Such expenditures will be incurred in accordance with a budget, forming part of the Exploration Plan, to be settled by Cardero and IMM prior to the commencement thereof, and thereafter in accordance with budgets for such ongoing exploration and other technical activities as settled by Xxxxxxx and IMM and in accordance with international mineral exploration best practices. IMMG will have sixty (60) days after receipt of a cash call or an invoice from Cardero for expenditures to make payment to Cardero in respect thereof.
6.
In consideration for providing management and administrative services to IMMG, IMM and IAG Holdings Limited (an affiliate of IMM) (“IAG”), will be entitled to charge IMMG a management fee, for a period of three years following the Effective Date, as follows:
(a)
a monthly fee of GBP 20,000 for the first year following the Effective Date;
(b)
a monthly fee of GBP 10,000 for the second year following the Effective Date; and
(c)
a monthly fee of GBP 5,000 for the third year following the Effective Date.
7.

> **Task instructions**:
1 – Repeat the stretch of the records from the line containing "2024 в 15:23" through the line containing "Intrare cu ajutorul".
2 – Write the next part of the passage on exploration spending and management fees, picking up from its last line.
The passage and the records have no connection to each other.

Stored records
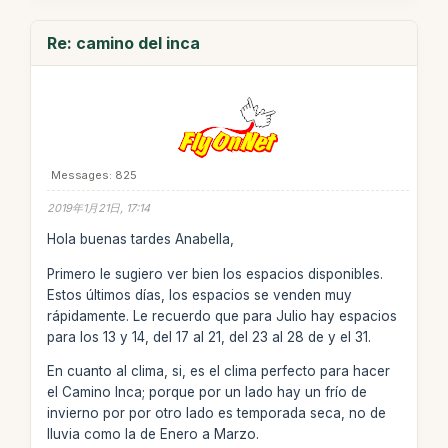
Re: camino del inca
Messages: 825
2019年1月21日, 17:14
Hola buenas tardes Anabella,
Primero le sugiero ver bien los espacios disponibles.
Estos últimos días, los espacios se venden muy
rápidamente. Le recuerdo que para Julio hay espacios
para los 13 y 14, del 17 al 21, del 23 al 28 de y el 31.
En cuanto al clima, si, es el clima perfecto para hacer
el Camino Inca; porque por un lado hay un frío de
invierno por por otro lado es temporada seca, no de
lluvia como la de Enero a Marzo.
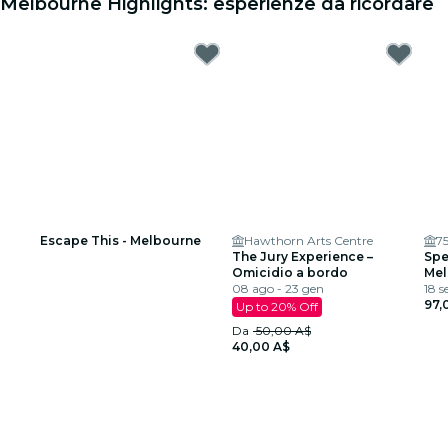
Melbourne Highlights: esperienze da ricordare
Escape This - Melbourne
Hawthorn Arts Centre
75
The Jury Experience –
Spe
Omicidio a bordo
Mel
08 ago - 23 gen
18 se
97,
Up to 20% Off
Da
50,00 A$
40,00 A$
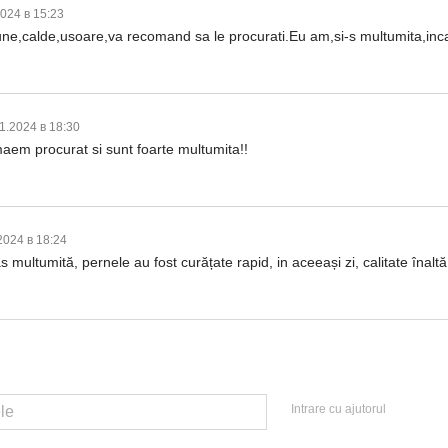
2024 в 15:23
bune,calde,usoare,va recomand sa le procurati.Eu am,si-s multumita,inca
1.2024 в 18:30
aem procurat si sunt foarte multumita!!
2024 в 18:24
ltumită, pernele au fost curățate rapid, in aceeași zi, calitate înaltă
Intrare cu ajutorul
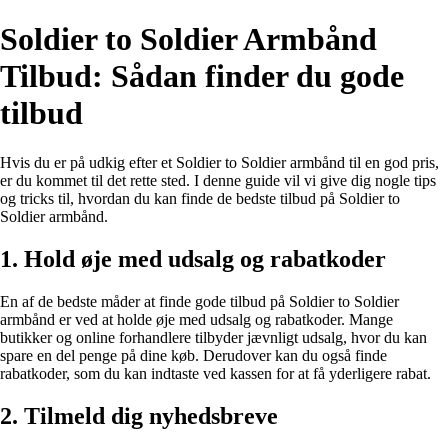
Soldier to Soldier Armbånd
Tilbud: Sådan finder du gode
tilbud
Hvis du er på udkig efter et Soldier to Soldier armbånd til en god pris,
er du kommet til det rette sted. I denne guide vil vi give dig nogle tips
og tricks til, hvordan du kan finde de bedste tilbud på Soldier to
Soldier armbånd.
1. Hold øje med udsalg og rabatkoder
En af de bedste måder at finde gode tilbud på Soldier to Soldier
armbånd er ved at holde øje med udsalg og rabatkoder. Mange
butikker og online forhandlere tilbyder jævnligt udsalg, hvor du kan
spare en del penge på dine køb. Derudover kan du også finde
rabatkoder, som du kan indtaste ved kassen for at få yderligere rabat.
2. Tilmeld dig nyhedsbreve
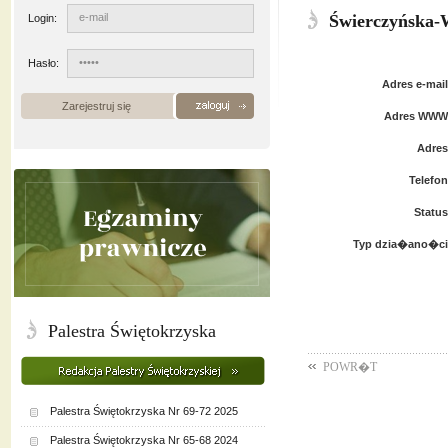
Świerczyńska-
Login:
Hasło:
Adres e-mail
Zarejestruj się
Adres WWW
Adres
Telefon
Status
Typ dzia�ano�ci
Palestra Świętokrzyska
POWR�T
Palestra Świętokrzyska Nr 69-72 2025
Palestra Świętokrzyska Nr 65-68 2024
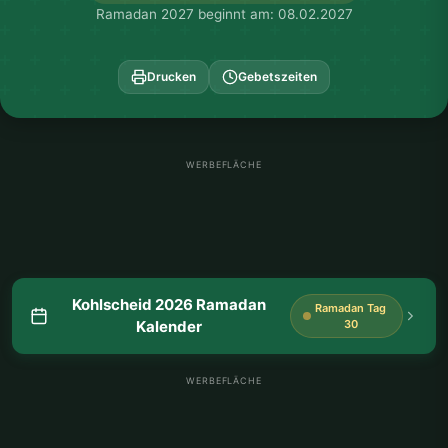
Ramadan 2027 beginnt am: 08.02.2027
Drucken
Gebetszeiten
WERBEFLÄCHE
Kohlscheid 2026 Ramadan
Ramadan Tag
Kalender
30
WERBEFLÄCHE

==

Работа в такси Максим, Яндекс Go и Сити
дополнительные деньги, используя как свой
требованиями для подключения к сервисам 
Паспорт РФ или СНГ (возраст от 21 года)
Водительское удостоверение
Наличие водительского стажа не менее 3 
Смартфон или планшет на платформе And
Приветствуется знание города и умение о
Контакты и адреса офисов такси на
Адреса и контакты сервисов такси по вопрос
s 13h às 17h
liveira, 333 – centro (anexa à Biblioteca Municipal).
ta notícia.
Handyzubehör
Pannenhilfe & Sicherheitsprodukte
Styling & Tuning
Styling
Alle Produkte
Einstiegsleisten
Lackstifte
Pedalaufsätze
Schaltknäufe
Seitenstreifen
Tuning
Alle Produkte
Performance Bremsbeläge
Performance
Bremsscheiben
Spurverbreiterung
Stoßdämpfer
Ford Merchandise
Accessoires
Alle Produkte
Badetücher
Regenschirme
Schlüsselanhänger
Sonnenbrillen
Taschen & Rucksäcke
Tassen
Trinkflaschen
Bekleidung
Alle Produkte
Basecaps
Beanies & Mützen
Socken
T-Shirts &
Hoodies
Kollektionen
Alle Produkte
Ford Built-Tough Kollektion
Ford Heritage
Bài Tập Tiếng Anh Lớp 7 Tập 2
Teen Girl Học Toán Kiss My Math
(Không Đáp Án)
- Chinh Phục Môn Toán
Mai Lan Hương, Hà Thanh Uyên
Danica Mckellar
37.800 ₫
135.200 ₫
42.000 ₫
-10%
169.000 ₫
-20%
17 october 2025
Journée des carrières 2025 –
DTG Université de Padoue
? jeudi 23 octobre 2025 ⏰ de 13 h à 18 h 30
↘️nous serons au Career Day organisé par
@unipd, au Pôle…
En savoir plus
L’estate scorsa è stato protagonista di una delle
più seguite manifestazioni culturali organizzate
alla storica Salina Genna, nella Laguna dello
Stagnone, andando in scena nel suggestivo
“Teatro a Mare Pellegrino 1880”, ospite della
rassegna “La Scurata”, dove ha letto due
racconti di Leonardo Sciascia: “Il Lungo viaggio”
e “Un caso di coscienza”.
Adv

...

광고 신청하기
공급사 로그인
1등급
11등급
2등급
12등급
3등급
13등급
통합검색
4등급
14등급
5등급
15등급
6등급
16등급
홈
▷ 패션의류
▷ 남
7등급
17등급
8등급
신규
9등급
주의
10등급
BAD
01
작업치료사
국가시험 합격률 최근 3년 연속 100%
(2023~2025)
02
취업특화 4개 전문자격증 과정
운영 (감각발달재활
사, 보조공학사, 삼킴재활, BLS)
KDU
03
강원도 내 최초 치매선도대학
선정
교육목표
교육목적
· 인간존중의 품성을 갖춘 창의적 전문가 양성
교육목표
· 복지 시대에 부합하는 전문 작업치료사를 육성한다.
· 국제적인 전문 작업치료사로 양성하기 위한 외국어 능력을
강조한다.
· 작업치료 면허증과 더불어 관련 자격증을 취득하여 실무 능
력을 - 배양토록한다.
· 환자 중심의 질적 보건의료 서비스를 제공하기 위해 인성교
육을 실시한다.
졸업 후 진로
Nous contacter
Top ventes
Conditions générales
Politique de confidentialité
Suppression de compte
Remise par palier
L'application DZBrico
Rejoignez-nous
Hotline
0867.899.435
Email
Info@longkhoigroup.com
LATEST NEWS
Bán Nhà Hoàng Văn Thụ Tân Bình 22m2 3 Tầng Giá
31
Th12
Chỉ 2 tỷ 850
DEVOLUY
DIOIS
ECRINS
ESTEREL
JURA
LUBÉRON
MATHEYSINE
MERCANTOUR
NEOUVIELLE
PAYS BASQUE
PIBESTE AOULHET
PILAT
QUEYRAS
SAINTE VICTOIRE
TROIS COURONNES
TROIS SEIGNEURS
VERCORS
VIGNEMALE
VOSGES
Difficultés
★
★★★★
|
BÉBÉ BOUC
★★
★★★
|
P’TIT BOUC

> **Responses for each task**:
1 –
2024 в 15:23
bune,calde,usoare,va recomand sa le procurati.Eu am,si-s multumita,inca
1.2024 в 18:30
aem procurat si sunt foarte multumita!!
2024 в 18:24
ltumită, pernele au fost curățate rapid, in aceeași zi, calitate înaltă
Intrare cu ajutorul

2 –
Each of IMM and Xxxxxxx will be entitled to nominate one of the directors of IMMG. No emoluments will attach to this position. The balance of the directors will be as determined by IMM in consultation with Xxxxxxx.
8.
The parties acknowledge that it is IMM’s intention to raise a minimum of GBP 2.0 million financing for IMMG (the “Initial Financing”), and that up to 15% of IMMG will be offered to the investor(s) in the Initial Financing. The Parties agree that Cardero’s initial 15% interest, and, if Cardero exercises the option in paragraph 3 to acquire an additional 15% equity interest, Cardero’s aggregate 30% equity interest, in IMMG will be calculated after the completion of the Initial Financing (in other words, Cardero’s 15% or 30% interest, as applicable, will not be diluted by the issuance of shares to the investor(s) in connection with the Initial Financing).
9.
If it becomes necessary to raise additional funding for IMMG beyond the Initial Financing, all existing shareholders, including Cardero and IMM, will be subject to dilution, pro rata, provided, however, that Cardero will have the ongoing right (which right will not be terminated by reason of any particular non-exercise thereof) to participate in any such subsequent financing involving an equity issuance (or the issuance of any debt or other security convertible into equity) in an amount up to its then equity interest in IMMG (and thereby maintain its then percentage equity interest in IMMG).
10.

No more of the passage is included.